Lear Corp. posted a 20.0% rise in adjusted earnings per share to $1.62 in the second quarter of 2013 from $1.35 in the corresponding quarter last year. With this, earnings beat the Zacks Consensus Estimate by a significant margin of 27 cents.
Adjusted net earnings rose only 2.1% to $138.3 million in the quarter from $135.4 million in the year-ago quarter. The significant rise in earnings per share compared to a meager rise in net earnings can be attributable to a year-over-year decrease in average shares outstanding during the quarter.
Revenues increased 12.2% to $4.1 billion in the reported quarter, surpassing the Zacks Consensus Estimate of $3.9 million. Global industry production increased 3% year over year, with an 11% rise in China and 6% hike in North America. Industry production in Europe and Africa went up 2% for the first time since the fourth quarter of 2011.
Revenues from the Seating segment went up 9.9% to $3.1 billion, driven by higher production on key platforms, addition of new business and the acquisition of Guilford. Adjusted earnings declined 3.6% to $178.0 million or 5.8% of sales in the quarter. The year-over-year fall in earnings was due to changeovers of key program, partially offset by the increase in sales.

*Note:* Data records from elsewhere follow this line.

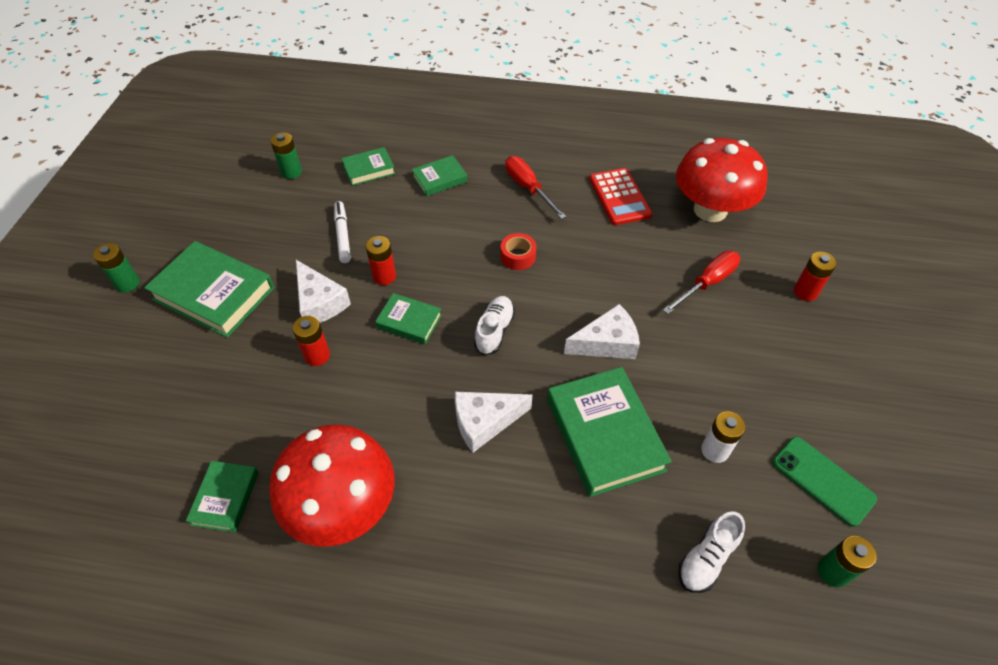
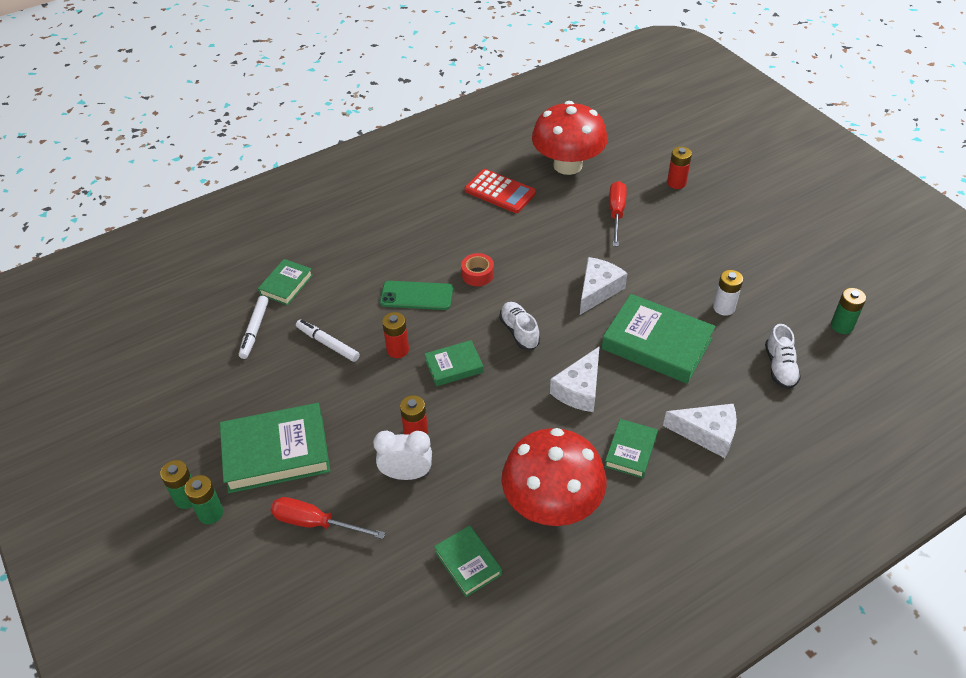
camera: 40 degrees left, 5 degrees down
(272, 384) = (406, 474): none -> white clock
(291, 172) = (220, 326): green battery -> green battery (210, 513)
(309, 190) = (254, 330): none -> white marker
(320, 302) = (371, 399): white cheese -> white cheese (707, 434)
(439, 179) = (354, 257): green book -> green book (630, 451)
(528, 188) = (429, 224): red screwdriver -> red screwdriver (315, 523)
(823, 480) = (791, 283): green phone -> green phone (416, 296)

Revenues from Electrical Power Management Systems segment rose 19.8% to $1.0 billion due to addition of new business and higher production on key platforms. Adjusted earnings surged 71.6% to $101.4 million or 8.4% of sales in the quarter, driven by increase in sales and improved operating efficiencies.
Lear initiated an $800 million accelerated share repurchase (ASR) program and retired 11.9 million shares of its common stock in the quarter. The new share repurchase program will be completed by Mar 2014. After the completion of the program, Lear will have $750 million remaining under its existing share repurchase authorization, which will expire two years after the completion of the ASR program.
Since the initiation of the share repurchase program in early 2011, Lear repurchased 27.1 million shares of its common stock. This represented a reduction of roughly 25% of its shares since the inception of the program.
Lear had cash and cash equivalents of $841.1 million as of Jun 29, 2013, down from $1.4 billion as of Dec 31, 2012. Long-term debt rose to $1.06 billion as of Jun 29, 2013 compared with $626.3 million as of Dec 31, 2012.
In the first six months of 2013, cash flow from operating activities soared 66.1% to $265.4 million from $159.8 million in the same period of 2012. Capital expenditure (adjusted) increased 24.7% to $219.3 million compared with $175.9 million a year ago. These led to a free cash flow of $46.1 million in the 2013-first half compared with a free cash flow use of $16.1 million in the year-ago period.
In 2013, Lear anticipates revenues of $15.8 billion, up from the prior range of $15.0 to $15.5 billion. Adjusted net earnings are expected to be in the range of $440 to $475 million for the year. Adjusted capital expenditures are estimated to be $450 million for the year.
Lear anticipates industry vehicle production of 16.2 million units in North America, up 1% from the prior guidance; 19.2 million units in Europe and Africa, up 1% from the prior outlook; and 18.7 million units in China, down slightly from the prior guidance.
Lear Corporation designs, manufactures, assembles and supplies automotive seat systems, electrical distribution systems, and related components primarily to automotive original equipment manufacturers. The company sells its products chiefly in North America, South America, Europe, and Asia. The company retains a Zacks Rank #2 (Buy).
Other stocks that are also performing well in the automotive components industry include Visteon Corp. , Gentex Corp. and American Axle & Manufacturing Holdings Inc. . Visteon and Gentex are Zacks Rank #1 (Strong Buy) stocks while American Axle & Manufacturing retains a Zacks Rank #2 (Buy).